Purchase Price $64,500

4 bed · 3 bath · 2,360 sqft

Beautiful Italianate style home. Four bedrooms, three full baths. Large lot, across the street from a City Park. Wonderful wrap around front porch. Spacious kitchen features custom cabinetry. Extra-large main floor laundry.

Contact: Brandon Sale Team with Keller Williams

Call: (816) 839-6837


House History & Gallery

The Kelly-Harkins House at 1024 N. 10th has had a long and challenging history. In 1871, Joseph Kelly built a single-family wood frame house on the site. He retained the property for three years before selling it to the lumber dealer John B. Conklin and his wife Lucy who made significant alterations to the house. Most notably they had a brick veneer placed over the wood and had the distinctive wraparound porch and bay windows added creating a fashionable Italianate structure that sat proudly in the neighborhood we now call Cathedral Hill.

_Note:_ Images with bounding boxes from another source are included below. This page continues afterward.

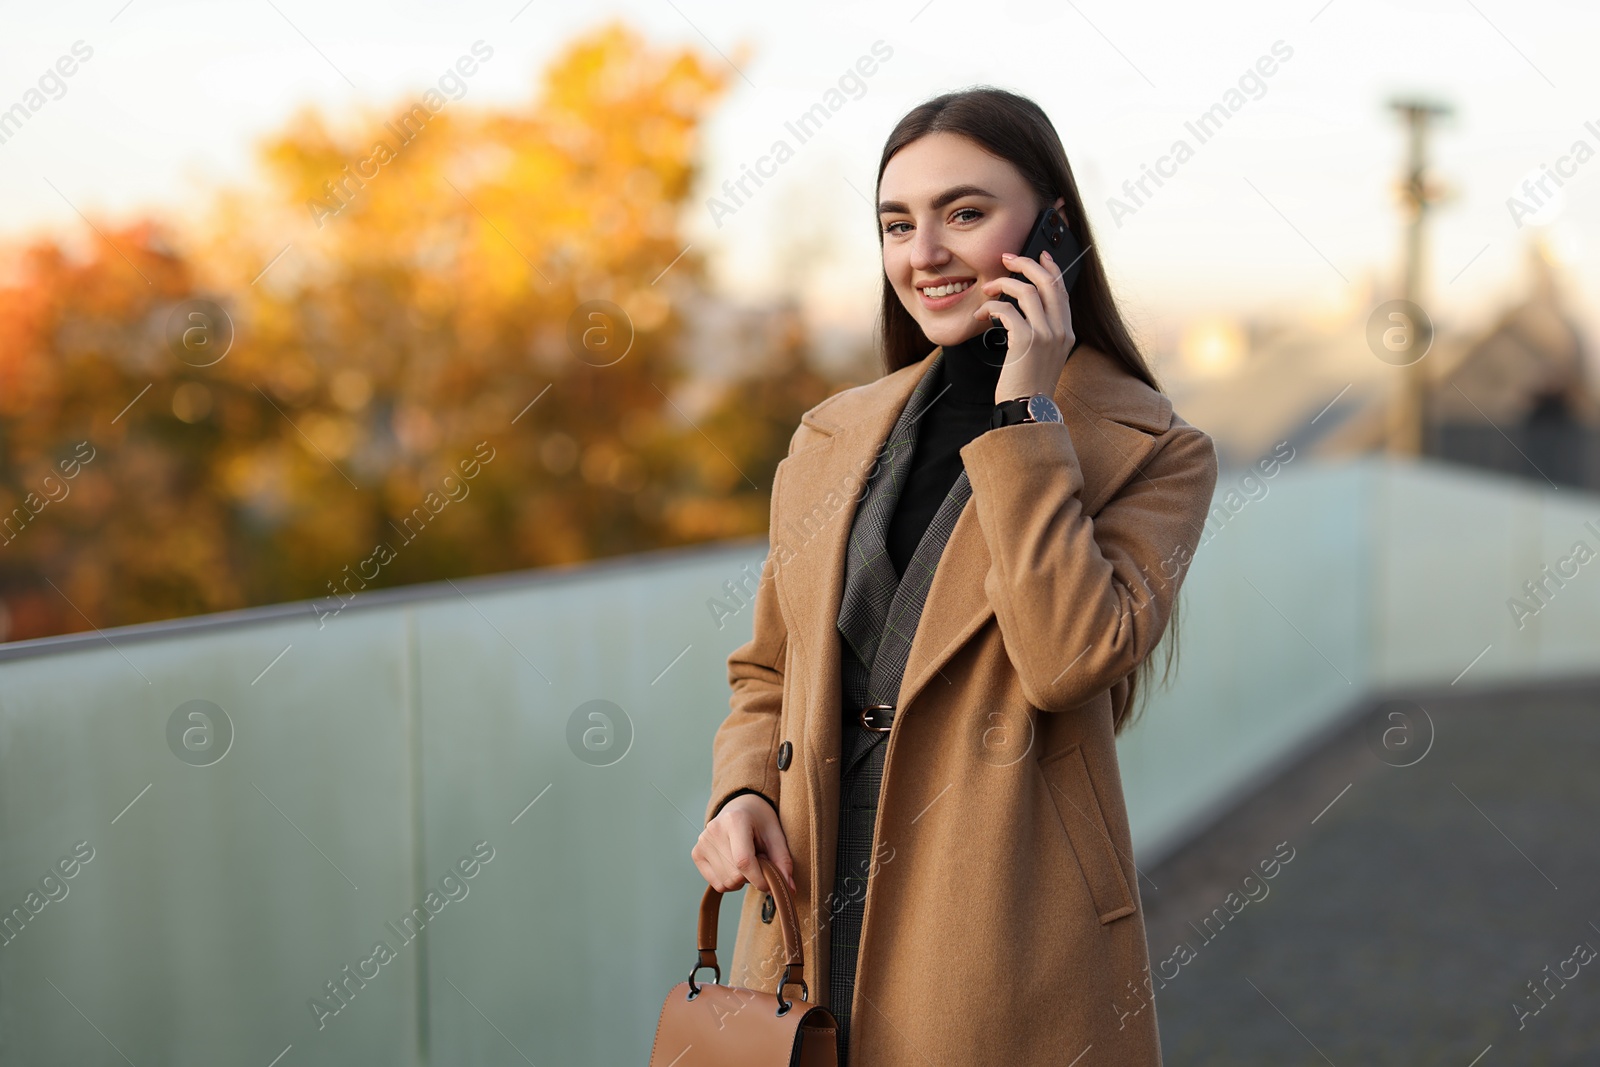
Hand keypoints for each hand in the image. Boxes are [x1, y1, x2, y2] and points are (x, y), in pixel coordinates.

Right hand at [693, 793, 796, 895]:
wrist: (740, 806)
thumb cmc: (760, 820)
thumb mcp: (776, 835)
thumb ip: (783, 861)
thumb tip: (789, 889)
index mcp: (735, 821)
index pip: (744, 862)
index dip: (759, 879)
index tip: (771, 885)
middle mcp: (714, 830)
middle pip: (735, 875)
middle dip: (752, 877)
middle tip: (758, 861)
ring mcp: (702, 842)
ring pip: (725, 883)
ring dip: (741, 880)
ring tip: (746, 861)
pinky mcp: (696, 853)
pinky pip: (716, 884)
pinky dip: (729, 882)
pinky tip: (734, 866)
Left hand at [971, 248, 1077, 403]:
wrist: (1027, 410)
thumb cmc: (1029, 386)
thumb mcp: (1044, 357)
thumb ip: (1042, 333)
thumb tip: (1022, 311)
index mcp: (1067, 332)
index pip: (1061, 290)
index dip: (1050, 268)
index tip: (1039, 255)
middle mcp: (1061, 330)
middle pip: (1048, 282)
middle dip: (1026, 264)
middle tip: (1007, 259)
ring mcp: (1046, 335)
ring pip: (1026, 291)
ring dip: (1003, 285)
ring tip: (988, 290)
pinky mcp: (1026, 341)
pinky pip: (1007, 310)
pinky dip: (991, 307)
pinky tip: (982, 314)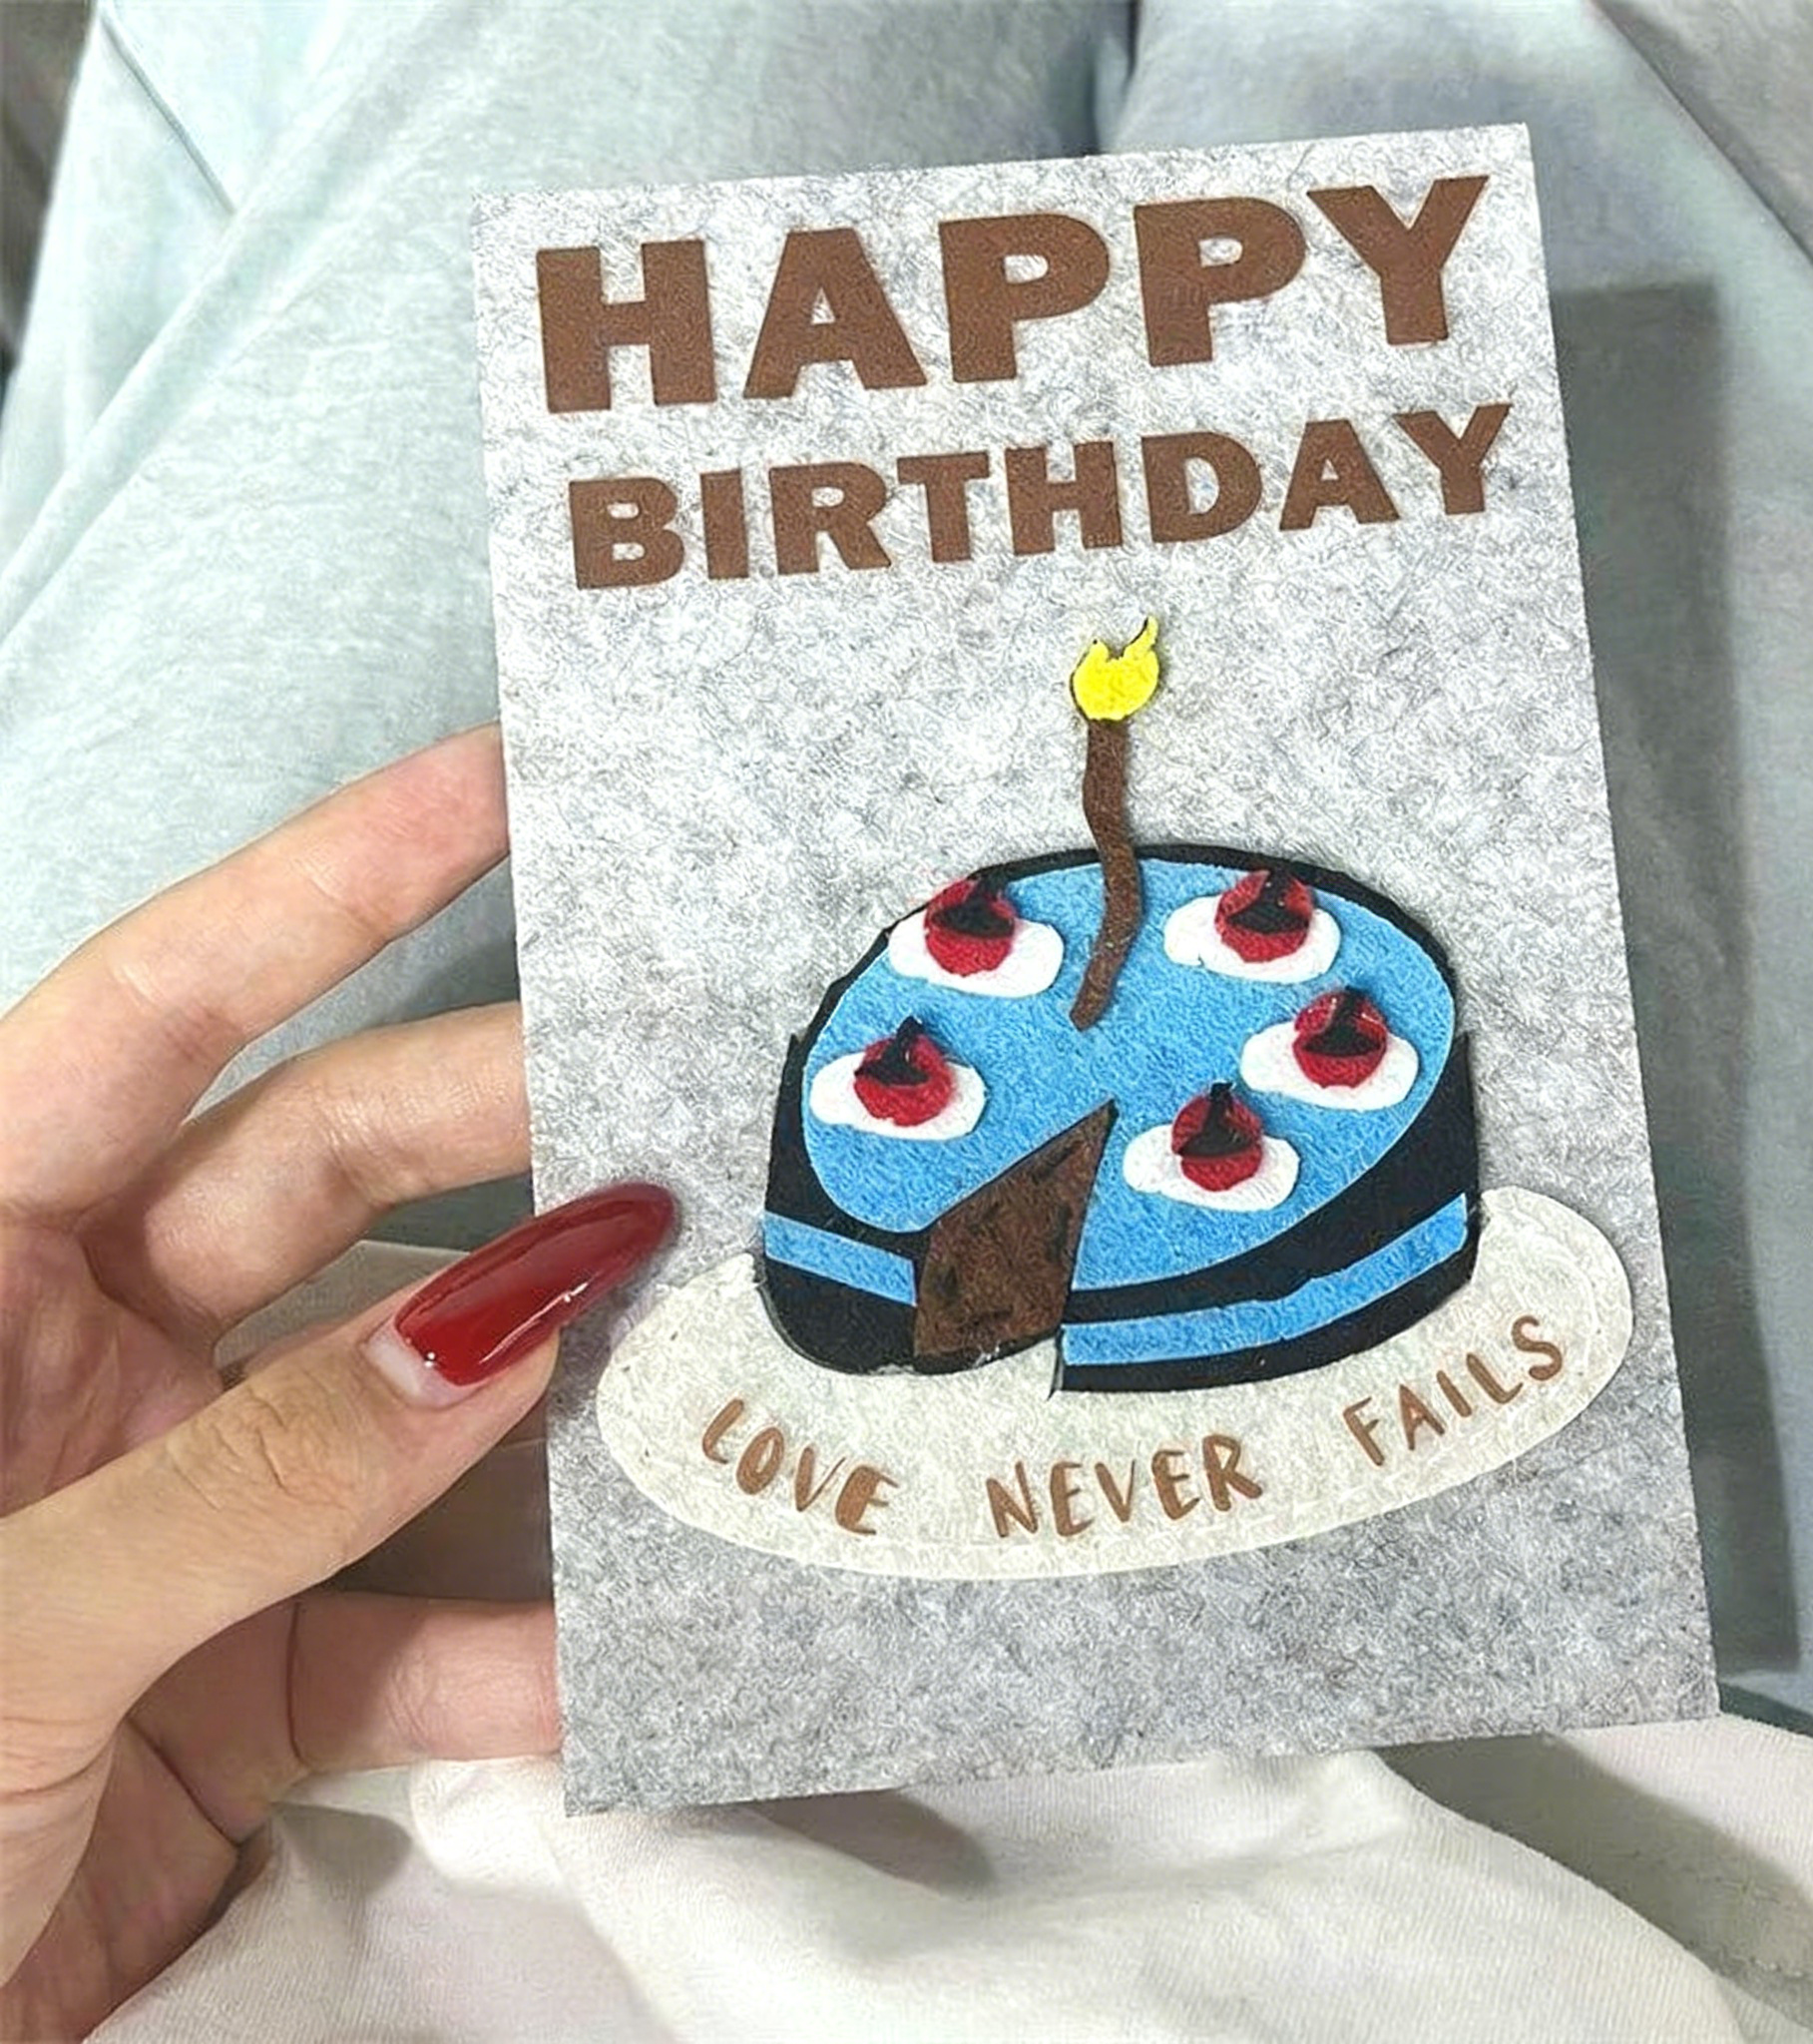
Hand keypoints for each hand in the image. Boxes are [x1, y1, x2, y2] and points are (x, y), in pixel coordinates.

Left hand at [0, 729, 669, 2037]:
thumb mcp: (3, 1618)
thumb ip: (255, 1474)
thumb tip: (507, 1324)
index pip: (156, 1011)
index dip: (329, 881)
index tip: (501, 776)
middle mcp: (73, 1345)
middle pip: (322, 1176)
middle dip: (503, 1124)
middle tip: (682, 1093)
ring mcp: (177, 1499)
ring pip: (404, 1386)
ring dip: (547, 1383)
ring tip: (710, 1338)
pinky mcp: (247, 1661)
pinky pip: (410, 1622)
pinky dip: (517, 1649)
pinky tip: (625, 1658)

The Conklins sold the house to Edward Brick, a contractor. Edward was born in Ireland in 1841 and moved with his family to Canada when he was a child. He eventually ended up in St. Joseph where he made a very good living. He died as a result of an accident in Manitou, Colorado in April 1887. The newspaper reported that at the time of his death he “amassed a fortune estimated at about $150,000. He owns, in addition to real estate3 in this city, 1,400 acres of land in Doniphan county, Kansas and a well stocked ranch in Colorado.” His wife Bridget and their children Theresa, Geneva, and Edward continued to live in the house until 1906.

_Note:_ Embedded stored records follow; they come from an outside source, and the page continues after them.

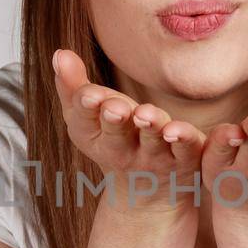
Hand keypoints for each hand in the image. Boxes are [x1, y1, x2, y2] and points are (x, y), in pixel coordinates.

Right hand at [51, 48, 209, 213]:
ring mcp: (154, 157)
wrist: (146, 193)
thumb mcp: (87, 118)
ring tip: (146, 116)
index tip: (89, 95)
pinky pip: (188, 148)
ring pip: (152, 141)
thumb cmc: (113, 139)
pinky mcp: (186, 159)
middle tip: (115, 109)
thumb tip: (59, 53)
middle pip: (116, 134)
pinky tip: (181, 130)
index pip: (85, 120)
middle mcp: (123, 150)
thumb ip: (72, 86)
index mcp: (95, 136)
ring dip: (151, 126)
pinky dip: (186, 138)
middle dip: (114, 119)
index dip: (86, 107)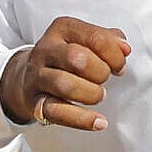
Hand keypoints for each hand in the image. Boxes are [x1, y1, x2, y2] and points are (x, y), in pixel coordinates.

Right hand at [0, 17, 131, 131]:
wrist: (27, 78)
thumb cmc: (65, 58)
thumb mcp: (84, 40)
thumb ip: (108, 40)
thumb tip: (125, 48)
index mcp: (62, 29)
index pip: (94, 37)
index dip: (114, 54)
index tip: (119, 66)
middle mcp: (46, 50)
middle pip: (77, 58)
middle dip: (100, 72)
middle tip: (105, 79)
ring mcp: (38, 76)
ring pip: (65, 84)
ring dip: (91, 93)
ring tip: (99, 96)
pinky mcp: (36, 102)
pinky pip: (58, 112)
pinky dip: (82, 120)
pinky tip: (99, 122)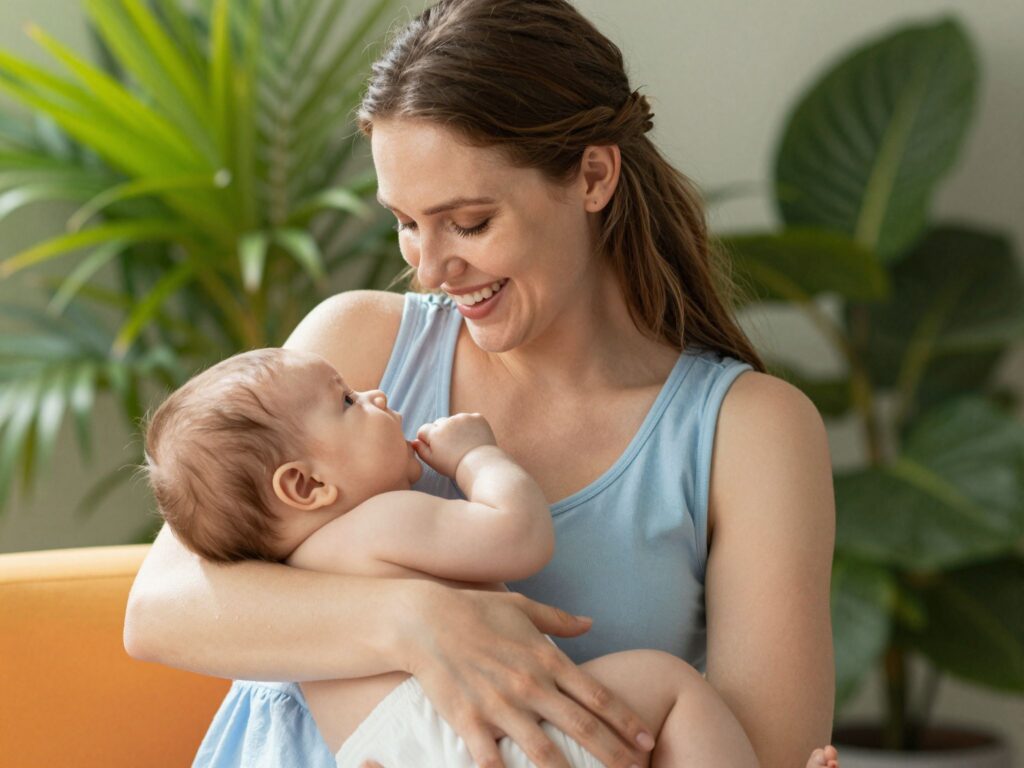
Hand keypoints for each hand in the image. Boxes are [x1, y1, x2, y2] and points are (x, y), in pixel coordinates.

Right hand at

Like so many of our substantial houses, the Kelly-Harkins House was made into apartments and saw many families move in and out. The transformation of this property was done by the Brick family following the death of Edward. The longest term tenant was Anna Harkins, a dressmaker who lived here from about 1901 to 1942. Anna was famous in St. Joseph for being the first to pay her taxes each year – each year she got her 15 minutes of fame in the newspapers.

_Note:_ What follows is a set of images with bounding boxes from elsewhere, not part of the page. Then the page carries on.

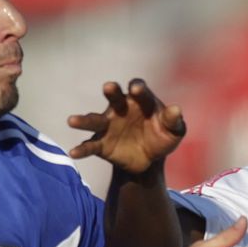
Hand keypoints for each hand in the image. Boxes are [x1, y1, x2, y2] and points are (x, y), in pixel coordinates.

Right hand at [68, 79, 184, 174]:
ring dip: (83, 120)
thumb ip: (174, 120)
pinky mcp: (102, 144)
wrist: (150, 159)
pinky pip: (90, 145)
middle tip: (108, 87)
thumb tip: (176, 110)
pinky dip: (82, 149)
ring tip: (71, 121)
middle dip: (112, 91)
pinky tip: (73, 152)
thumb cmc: (162, 137)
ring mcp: (109, 125)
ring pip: (94, 119)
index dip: (138, 88)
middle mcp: (120, 108)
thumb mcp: (173, 131)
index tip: (136, 89)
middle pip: (114, 96)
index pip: (139, 89)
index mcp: (140, 100)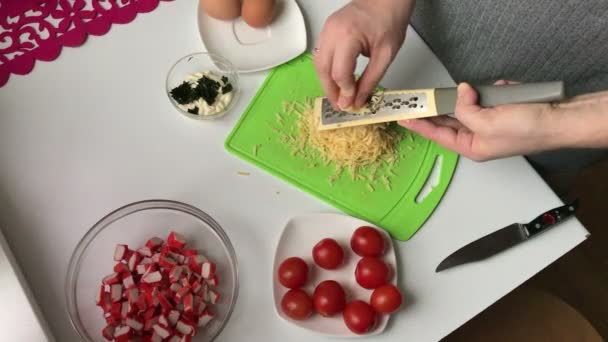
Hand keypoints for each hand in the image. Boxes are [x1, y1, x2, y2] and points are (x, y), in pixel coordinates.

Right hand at [314, 0, 412, 109]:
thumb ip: (370, 81)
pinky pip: (321, 55)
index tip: (351, 104)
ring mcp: (326, 30)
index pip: (340, 73)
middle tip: (341, 106)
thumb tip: (357, 101)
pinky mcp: (326, 30)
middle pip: (324, 70)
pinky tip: (336, 80)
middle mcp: (332, 32)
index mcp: (348, 36)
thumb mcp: (386, 56)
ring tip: (338, 96)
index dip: (345, 92)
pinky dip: (327, 71)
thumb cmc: (389, 21)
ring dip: (326, 83)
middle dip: (331, 91)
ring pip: (318, 64)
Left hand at [399, 81, 562, 160]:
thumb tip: (459, 93)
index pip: (438, 134)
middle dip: (440, 107)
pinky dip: (493, 91)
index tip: (403, 118)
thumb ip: (466, 109)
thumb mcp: (487, 122)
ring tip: (474, 92)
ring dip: (473, 97)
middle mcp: (479, 137)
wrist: (561, 120)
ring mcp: (491, 123)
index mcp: (472, 147)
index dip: (419, 125)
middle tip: (419, 99)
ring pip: (469, 106)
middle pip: (450, 120)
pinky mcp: (502, 110)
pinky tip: (502, 91)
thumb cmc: (529, 130)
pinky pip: (488, 98)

Anna wasn’t the first dressmaker to live in the house. In 1888 Miss Bessie Graham advertised herself as a “Fashionable Dress-Maker! Perfect Fit Guaranteed.” Unfortunately we don’t know any more about Bessie. There were others who were involved with fashion and sewing. From 1907-09 Sylvester Brown, a shoemaker, lived here. In the 1920s Mrs. Paul Floyd was a member of the Progressive Art Needlework Club.

Through the 1940s until 1951, the house was owned by Osta Lebow. Ms. Lebow was born in Andrew County in 1886. She never married and made her living as a cook for a private family. That income gave her the means to purchase the house. In September 1947 she applied for permission to install cafeteria equipment in the house; her application was denied. According to the tenants who lived there the property was too much for her to maintain and the house began to slide in to disrepair. In 2002 it was the subject of an article in the News Press entitled “Forlorn House Typifies Troubles” that discussed the problems associated with the failure of Neighborhood Housing Services that had purchased the property.

But what a difference two decades can make!

There is absolutely nothing forlorn about the house now! It has been wonderfully restored!